Светлый фон

«Племя мышиное», — подумал Фёдор.

Не любил их Черемной. Сильно не любил. Ползёт вот такая, верёвкой подвязанная, в лице благость: «Себя не щади, людей жалей...»

«Ну, — скажешь, — божья невеста, цветок невинный, спасибо тебе. Душу отдаёшь за нас, грешных».

А тот ангел безответный — крыльев только что за спиной нет — так наблудил в жизни, так напакостил, напоганил — дышать нечем.

Но теперь вот на, ещё и скажет: «Богу кланяйся, служи вере... Молюсь я за вас, крест несу...» А ей не наши, ей свои-то грехи отмолить жизни не хватит.

Ежели и есть среди них блаженные, то от дури, ещё с материнского молока, а чаще по грешному делу не вышло у бабоньки — помороки и забило. Подарочки кресту святому.

Монашки прошли, попёрли богатенькие. У тех что ни рожа, то поперёк шире. Богу молятся и жрут от пуза. Выходили неспешно, по ступенькам спускались с осторожностью. В душе-то у каждого играло: пускай люди посмотрят, пускай позавидуют, как кормлены, как одеты. Тоже цветики лазоревые.

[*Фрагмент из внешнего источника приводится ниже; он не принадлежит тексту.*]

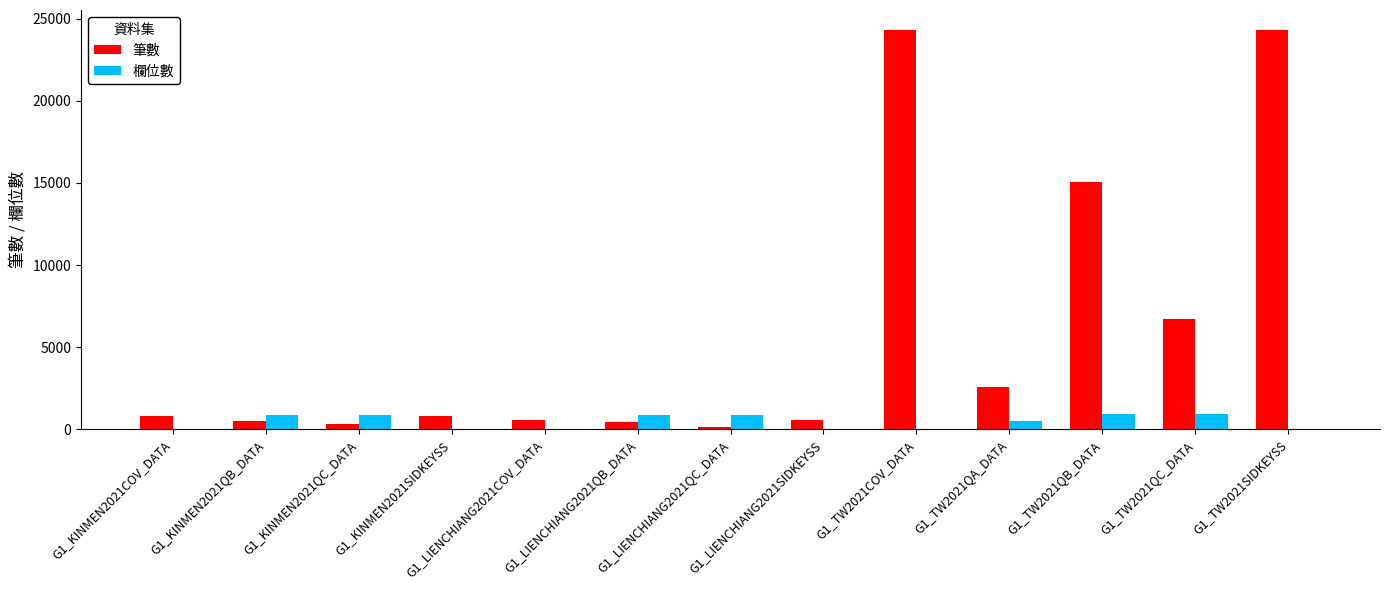

Which series has the largest total across all categories?

筆數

Сойдя со ступенек, кланялись, слова шептали:

— Полюби ближнего, как самого себя...

А ближний-то вот он, у паперти, в пыли, в гное, в вонище, в язвах... И жрать хочет... Полюби его! Но нет... Камни в ушах у богатенького самоцветные, на груди крест золотой, на плечах плат драгоценный... А копейку отдать — пожалеет! Щепотью же обмахнуться ничего не стоит. И пристойно, и люди скажут: служит богу.

Фёдор поглядывал из-за кусточка. За солнышком стоял. Голову не печёт, так-то и подождать можно.

И вдруг народ расступился. На паперть настоятельница вышла. Высокая, дородная, плечи крутые. За ней две монахини — тоже незаморённые, — и в руках у них, на шестах, сукно алое распялено.

Люди на колени попадали. Настоятельница потихоньку с паперти пошла. Монахини следом.

Фёдор Черемной на что уж повидал разного, но и то в диковинку ему эдакое было. Потянулся из-за куста получше разглядеть диво такое. И под сукнами в малую щель рассмотрел ножки женские, в лёгкие, узорчатые туфельки одетые. Всё понял: за сукнами царицу бывшую ведут.

«Не по сану так-то старице Елене ходить, — подумал, — да и грешно...»

Настоятельница рядом с Черемным прошла, и он лицо её увидел близко. Глаза прикрыты веками — не доберёшься, не заглянешь, подбородок как обух у колуна. На шее крест, и камень в нём с орех лесной. Тоже, видать, любила стадо своё, паству невест христовых. Всё отдать им была готова.

За полотнищами алыми прыгал собакой, скакал, тряс башкой лохматой юрод. Народ ахал только. Волосья юрода по земле метутся. В лохмах репья прошлогодние. Глаза врастопырку, нос до губы достаёт, а губа отвисла лопатой.